Laporan Reporter Tribunnews.com, Reza Deni
TRIBUNNEWS.COM, JAKARTA - Anggota Komisi VII DPR RI, Mulyanto, menilai penelitian Badan Riset dan Inovasi Nasional (BRIN) soal minat masyarakat menggunakan minyak goreng tidak menarik dan terkesan dipaksakan.
Legislator PKS itu berpendapat hasil penelitian tersebut menunjukkan BRIN tidak punya agenda prioritas dan strategis.
Penelitian diarahkan untuk mencari pembenaran atau pemakluman atas klaim politik dewan pengarah.

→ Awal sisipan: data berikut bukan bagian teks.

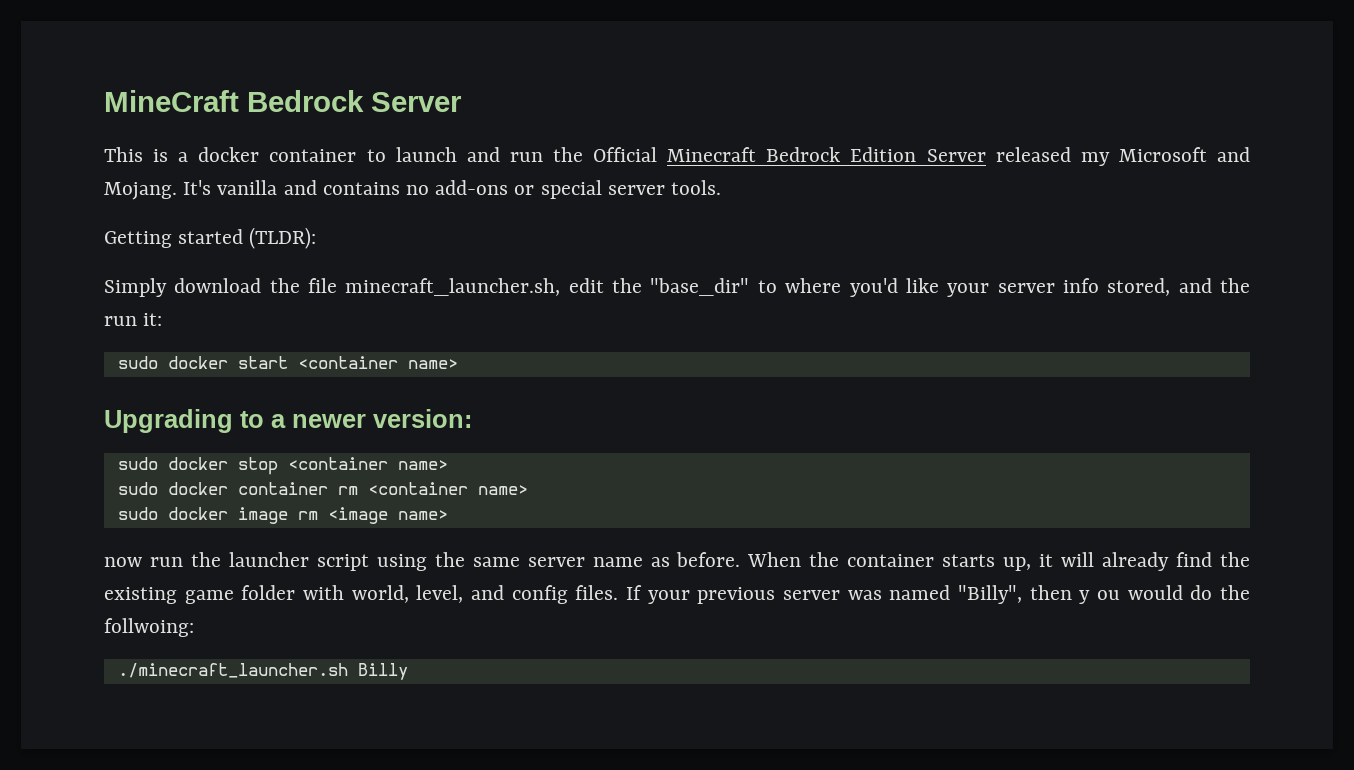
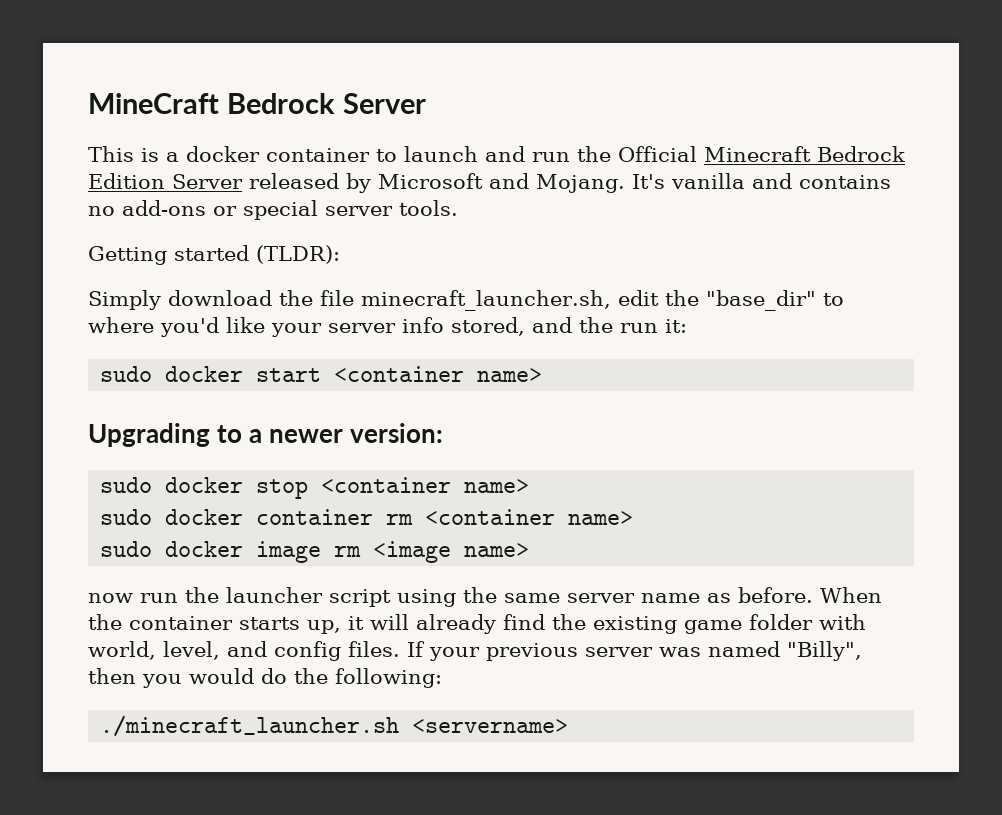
[1080,152,1110,166] my -> [346,173,371,193] by
[1079,590,1120,604] y ou -> [142,674,182,688] you
[104,618,194,637] follwoing: -> [335,668,442,688] following:
[357,663,408,680] Billy -> [412,719,569,733] <servername>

"Ini yang kita khawatir dari awal tentang politisasi IPTEK, di mana riset diarahkan untuk membenarkan atau mendukung klaim politik. Bila dibiarkan seperti ini, lembaga riset akan mandeg dan tidak produktif. Karena itu, dari awal saya tidak setuju, ketua dan anggota dewan pengarah dari parpol," kata Mulyanto kepada wartawan, Sabtu (30/7/2022).
Mulyanto mengingatkan lembaga riset harus bekerja di bawah metodologi yang ketat, diuji oleh tim yang andal serta dijalankan dengan proses yang independen, sehingga hasilnya obyektif-rasional dan bermanfaat bagi masyarakat.
"Lembaga riset mestilah selektif dalam memilih tema riset sesuai dengan agenda dan Prioritas Riset Nasional, tidak terjebak pada isu-isu politik praktis. Apalagi bersifat partisan," kata dia.
"Dana riset yang terbatas ini perlu dikelola secara optimal, agar bermanfaat bagi kesejahteraan masyarakat. Apalagi di tahun politik, kegiatan lembaga riset negara harus netral. Jangan ngurusi hal-hal kecil apalagi bersifat partisan," jelas Mulyanto.
Mulyanto meminta pemerintah mengembalikan kegiatan riset kepada khithohnya atau kepada tujuan dan metodelogi dasar agar benar-benar bermanfaat bagi masyarakat.
Kegiatan riset harus bersih dari agenda dan kepentingan kelompok tertentu.
Baca juga: Renovasi Ruang Kerja 10 Anggota Dewan Pengarah BRIN Habiskan Rp 6,1 Miliar
"BRIN itu milik negara sehingga harus bekerja untuk kepentingan negara. Jangan reduksi eksistensi BRIN hanya untuk kepentingan kelompok tertentu," tandas Mulyanto.
Diketahui, Badan Riset dan Inovasi Nasional (BRIN) merilis temuan bahwa seiring naiknya harga minyak terjadi perubahan perilaku konsumsi pada konsumen Indonesia.
Peneliti BRIN Yuda Bakti menjelaskan, warga memutuskan tidak memasak dengan cara menggoreng. Tujuannya agar penggunaan minyak goreng berkurang.
"Dengan mengubah metode masak menjadi merebus, mengukus atau memanggang," kata dia dalam webinar, Kamis (28/7/2022).
Temuan itu tercantum dalam laporan riset berjudul Perubahan Perilaku Konsumen Sebelum dan Setelah Dicabutnya Subsidi Minyak Goreng Sawit
Menurut riset tersebut konsumsi nasional minyak goreng sawit di Indonesia periode 2015-2021 tercatat terus mengalami peningkatan.
Pada tahun 202, untuk pangan tercatat 8,95 juta ton atau naik 6 persen. Lalu untuk oleokimia 2,13 juta ton atau naik 25 % dan biodiesel 7,34 juta ton atau naik 2 % .
Kemudian untuk konsumsi rumah tangga minyak goreng sawit di Indonesia 2015-2020 rata-rata mengalami peningkatan 2,32 % per tahun.
Di sisi lain, ada juga masyarakat yang menggunakan minyak goreng meski harga mahal.
Banyak masyarakat yang beralih ke minyak goreng non sawit seperti minyak kanola, kedelai, jagung dan bunga matahari hingga membuat minyak kelapa sendiri.
Kemudian masyarakat juga mengurangi pembelian minyak goreng dengan cara menggunakan berulang kali.
"Memang terjadi perubahan perilaku konsumsi dari aspek jumlah dan frekuensi tetapi tidak beralih ke minyak goreng curah," jelas dia.
Dalam mengonsumsi minyak sawit, masyarakat juga memperhatikan kualitas, harga, dan aksesibilitas. Ada beberapa merek yang paling banyak dicari seperti Bimoli, Sunco, Sania dan Tropical.
Harga yang bisa diterima oleh masyarakat di kisaran Rp 15 ribu hingga Rp 19.200 per liter.